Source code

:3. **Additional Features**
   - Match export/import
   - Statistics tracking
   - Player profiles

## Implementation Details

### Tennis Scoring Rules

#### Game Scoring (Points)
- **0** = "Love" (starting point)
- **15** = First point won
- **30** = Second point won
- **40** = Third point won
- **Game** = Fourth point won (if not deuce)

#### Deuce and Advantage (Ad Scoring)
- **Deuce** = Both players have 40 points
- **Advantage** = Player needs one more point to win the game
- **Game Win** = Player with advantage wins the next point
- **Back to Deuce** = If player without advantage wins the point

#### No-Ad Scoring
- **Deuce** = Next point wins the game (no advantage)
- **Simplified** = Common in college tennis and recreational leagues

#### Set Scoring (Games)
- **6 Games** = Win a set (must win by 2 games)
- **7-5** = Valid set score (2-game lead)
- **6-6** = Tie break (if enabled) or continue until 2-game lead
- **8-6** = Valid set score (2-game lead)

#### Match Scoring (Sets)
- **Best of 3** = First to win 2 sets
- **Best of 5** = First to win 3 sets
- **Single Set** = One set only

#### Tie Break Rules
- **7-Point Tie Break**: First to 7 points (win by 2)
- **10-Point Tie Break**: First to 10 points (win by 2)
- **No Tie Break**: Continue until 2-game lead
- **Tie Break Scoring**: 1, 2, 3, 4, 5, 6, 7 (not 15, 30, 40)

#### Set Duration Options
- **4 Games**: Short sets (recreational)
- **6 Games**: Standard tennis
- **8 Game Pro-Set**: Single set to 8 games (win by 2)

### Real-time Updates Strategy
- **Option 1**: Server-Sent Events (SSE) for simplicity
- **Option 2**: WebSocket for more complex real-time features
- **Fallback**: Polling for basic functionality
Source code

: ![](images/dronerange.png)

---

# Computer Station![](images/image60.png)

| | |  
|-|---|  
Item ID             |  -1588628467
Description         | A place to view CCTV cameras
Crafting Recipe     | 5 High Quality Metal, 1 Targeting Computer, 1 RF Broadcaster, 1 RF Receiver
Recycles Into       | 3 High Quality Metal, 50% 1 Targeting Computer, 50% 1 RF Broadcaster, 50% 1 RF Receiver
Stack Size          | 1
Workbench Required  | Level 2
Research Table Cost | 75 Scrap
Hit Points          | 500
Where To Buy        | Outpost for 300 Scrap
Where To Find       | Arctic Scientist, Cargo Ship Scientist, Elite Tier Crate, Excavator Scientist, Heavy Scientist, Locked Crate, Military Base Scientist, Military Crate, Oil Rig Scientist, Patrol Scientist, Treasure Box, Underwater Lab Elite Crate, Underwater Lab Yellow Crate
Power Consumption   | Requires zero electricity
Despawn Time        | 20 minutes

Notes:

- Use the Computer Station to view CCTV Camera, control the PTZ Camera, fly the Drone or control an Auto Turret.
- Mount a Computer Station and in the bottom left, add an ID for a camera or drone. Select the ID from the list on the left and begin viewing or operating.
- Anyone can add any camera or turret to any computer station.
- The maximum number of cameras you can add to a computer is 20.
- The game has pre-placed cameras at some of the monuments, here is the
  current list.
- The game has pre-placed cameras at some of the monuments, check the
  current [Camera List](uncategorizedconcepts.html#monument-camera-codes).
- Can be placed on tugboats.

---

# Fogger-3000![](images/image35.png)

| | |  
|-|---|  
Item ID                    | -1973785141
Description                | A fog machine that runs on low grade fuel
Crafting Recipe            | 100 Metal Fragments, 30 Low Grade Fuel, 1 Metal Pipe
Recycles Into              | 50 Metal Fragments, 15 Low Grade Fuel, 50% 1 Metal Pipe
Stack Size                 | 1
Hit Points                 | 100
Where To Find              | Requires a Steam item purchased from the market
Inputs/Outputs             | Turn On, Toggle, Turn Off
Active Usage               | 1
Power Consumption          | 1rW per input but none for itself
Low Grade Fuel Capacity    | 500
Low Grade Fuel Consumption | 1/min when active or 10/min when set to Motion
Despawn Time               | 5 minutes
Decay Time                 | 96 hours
*-*-*
WORK REQUIRED:
Give a verbatim copy of the material above.

WRITTEN SOLUTION:
Source code

:3. **Additional Features**
   - Match export/import
   - Statistics tracking
   - Player profiles

## Implementation Details

### Tennis Scoring Rules

#### Game Scoring (Points)
- **0** = "Love" (starting point)
- **15** = First point won
- **30** = Second point won
- **40** = Third point won
- **Game** = Fourth point won (if not deuce)

#### Deuce and Advantage (Ad Scoring)
- **Deuce** = Both players have 40 points
- **Advantage** = Player needs one more point to win the game
- **Game Win** = Player with advantage wins the next point
- **Back to Deuce** = If player without advantage wins the point

#### No-Ad Scoring
- **Deuce** = Next point wins the game (no advantage)
- **Simplified** = Common in college tennis and recreational leagues

#### Set Scoring (Games)
- **6 Games** = Win a set (must win by 2 games)
- **7-5** = Valid set score (2-game lead)
- **6-6** = Tie break (if enabled) or continue until 2-game lead
- **8-6** = Valid set score (2-game lead)

#### Match Scoring (Sets)
- **Best of 3** = First to win 2 sets
- **Best of 5** = First to win 3 sets
- **Single Set** = One set only

#### Tie Break Rules
- **7-Point Tie Break**: First to 7 points (win by 2)
- **10-Point Tie Break**: First to 10 points (win by 2)
- **No Tie Break**: Continue until 2-game lead
- **Tie Break Scoring**: 1, 2, 3, 4, 5, 6, 7 (not 15, 30, 40)

#### Set Duration Options
- **4 Games**: Short sets (recreational)
- **6 Games**: Standard tennis
- **8 Game Pro-Set**: Single set to 8 games (win by 2)

### Real-time Updates Strategy
- **Option 1**: Server-Sent Events (SSE) for simplicity
- **Option 2**: WebSocket for more complex real-time features
- **Fallback**: Polling for basic functionality
Source code

: ![](images/dronerange.png)

---

# Computer Station![](images/image60.png)

| | |  
|-|---|  
Item ID             |  -1588628467
Description         | A place to view CCTV cameras
Crafting Recipe     | 5 High Quality Metal, 1 Targeting Computer, 1 RF Broadcaster, 1 RF Receiver
Recycles Into       | 3 High Quality Metal, 50% 1 Targeting Computer, 50% 1 RF Broadcaster, 50% 1 RF Receiver
Stack Size          | 1
Workbench Required  | Level 2
Research Table Cost | 75 Scrap
Hit Points          | 500
Where To Buy        | Outpost for 300 Scrap
Where To Find       | Arctic Scientist, Cargo Ship Scientist, Elite Tier Crate, Excavator Scientist, Heavy Scientist, Locked Crate, Military Base Scientist, Military Crate, Oil Rig Scientist, Patrol Scientist, Treasure Box, Underwater Lab Elite Crate, Underwater Lab Yellow Crate
Power Consumption   | Requires zero electricity
Despawn Time        | 20 minutes

Notes:

- Use the Computer Station to view CCTV Camera, control the PTZ Camera, fly the Drone or control an Auto Turret.
- Mount a Computer Station and in the bottom left, add an ID for a camera or drone. Select the ID from the list on the left and begin viewing or operating.
- Anyone can add any camera or turret to any computer station.
- The maximum number of cameras you can add to a computer is 20.
- The game has pre-placed cameras at some of the monuments, here is the
  current list.
- The game has pre-placed cameras at some of the monuments, check the
  current [Camera List](uncategorizedconcepts.html#monument-camera-codes).
- Can be placed on tugboats.

---

# Fogger-3000![](images/image35.png)

| | |  
|-|---|  
Item ID                    | -1973785141
Description                | A fog machine that runs on low grade fuel
Crafting Recipe            | 100 Metal Fragments, 30 Low Grade Fuel, 1 Metal Pipe
Recycles Into              | 50 Metal Fragments, 15 Low Grade Fuel, 50% 1 Metal Pipe
Stack Size                 | 1
Hit Points                 | 100
Where To Find              | Requires a Steam item purchased from the market
Inputs/Outputs             | Turn On, Toggle, Turn Off
Active Usage               | 1
Power Consumption          | 1rW per input but none for itself
Low Grade Fuel Capacity    | 500
Low Grade Fuel Consumption | 1/min when active or 10/min when set to Motion
Despawn Time               | 5 minutes
Decay Time                 | 96 hours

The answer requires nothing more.